Went to oil the reel after a little dunk and when I opened up the bail I had the spring system 7790-7787 popped out. Cannot seem to the it back together correctly. Anyone have directions or picture on how it goes back together and works ? 

Thanks,

Jim


----------



## Dipsay (Apr 28, 2006)

JimD said:


> Need a little help.
> 
> Went to oil the reel after a little dunk and when I opened up the bail I had the spring system 7790-7787 popped out. Cannot seem to the it back together correctly. Anyone have directions or picture on how it goes back together and works ?
> 
> ...


 Yeah those can be a little tricky sometimes to get back together. Here's the schematics . BTW was that a FJ or an RJ model? 
http://fish.shimano.com/publish/con.../index/customer_service0/Reel_Schematics.html


----------



## JimD (May 25, 2004)

Front Drag

If I look at the schematic I appear to be missing parts 7787 and 7788. I only saw the spring when I opened the cover.

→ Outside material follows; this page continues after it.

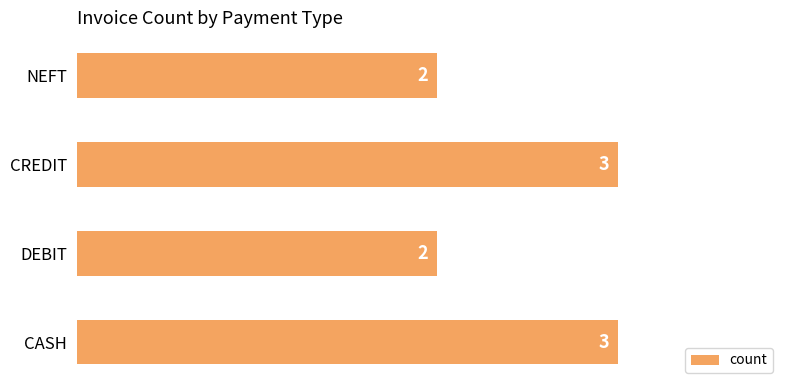

The chart shows a value of 1 at CASH. True or false?

False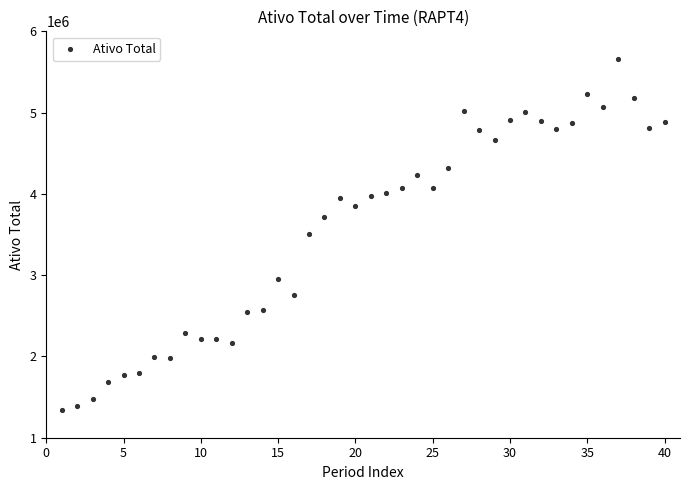

What is the range of X values (max minus min)?

39.0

HOw do they fit together. NOt sure where the missing parts attach.

Any help appreciated.

Jim


----------



## wannaBfishin (Dec 6, 2009)

What's the difference between an FJ and the RJ Symetre. Don't see it on the Shimano Site.


----------



## MattK (Feb 9, 2006)

wannaBfishin said:


> What's the difference between an FJ and the RJ Symetre. Don't see it on the Shimano Site.


Front drag, rear drag.


----------



## MattK (Feb 9, 2006)

I assume its the SY2500FI. Here are some pics from a Stradic 2500 but it's basically the same system. Here's a copy of the schematics http://fish.shimano.com/media/fishing/SAC/techdocs/en/Spinning/04SY2500FI_v1_m56577569830616508.pdf. Hope this helps.


----------



## JimD (May 25, 2004)

Hey Matt,

You are great. 

You helped me get some old Curado 200 parts a few years ago.

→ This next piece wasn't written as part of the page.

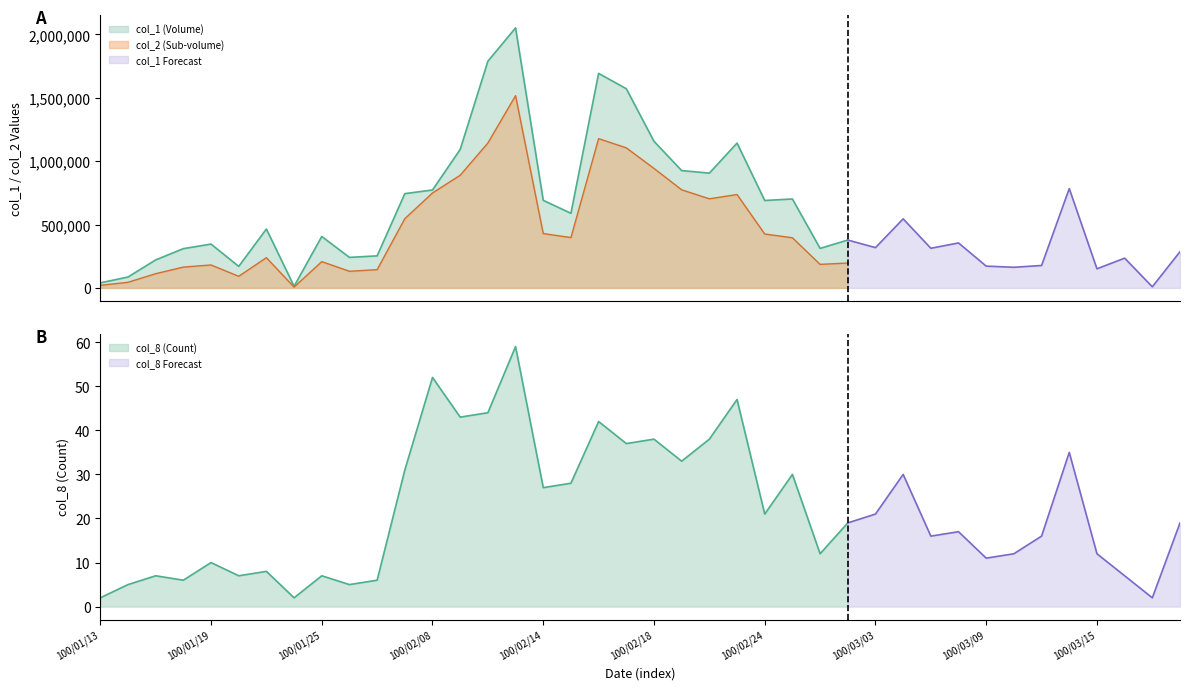

True or false: col_2 has more than 0 points higher than both neighbors.

True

Can you sell me the two parts that are gone? Are they spring loaded? I did not see them when I opened the cover up and the spring seemed to be stuck against the other 7795 metal part. did not see the part that fits inside the spring.

Jim 

Curious what this does vs the 7795 part does. 

Thanks,

Jim 

Let me know and I can drop you a ck for the parts and postage.


----------



## MattK (Feb 9, 2006)

Jim, I don't have the RD7787 in stock. Give Shimano a call I'm sure they can help ya out 877-577-0600. 

As for what the parts do. The RD7795 Bail Trip Lever is just that, the bail trip lever. When the bail is open and the rotor is rotated around the trip lever hits the bail trip (ramp) and pushes the bail over. The RD7787 - 7790 assembly assists the bail to close and keeps pressure on it to keep it closed while reeling. It is spring loaded and under constant compression to keep the bail closed. Usually the Bail Trip Lever pushes the bail half way over and the spring assembly pushes it the rest of the way.

Note: there is a small washer RD7788 that you need so the spring doesn't ride all the way up the bail spring guide.


----------



## JimD (May 25, 2004)

Hey Matt,

Thanks. 

Got the parts and it works fine.

Jim


----------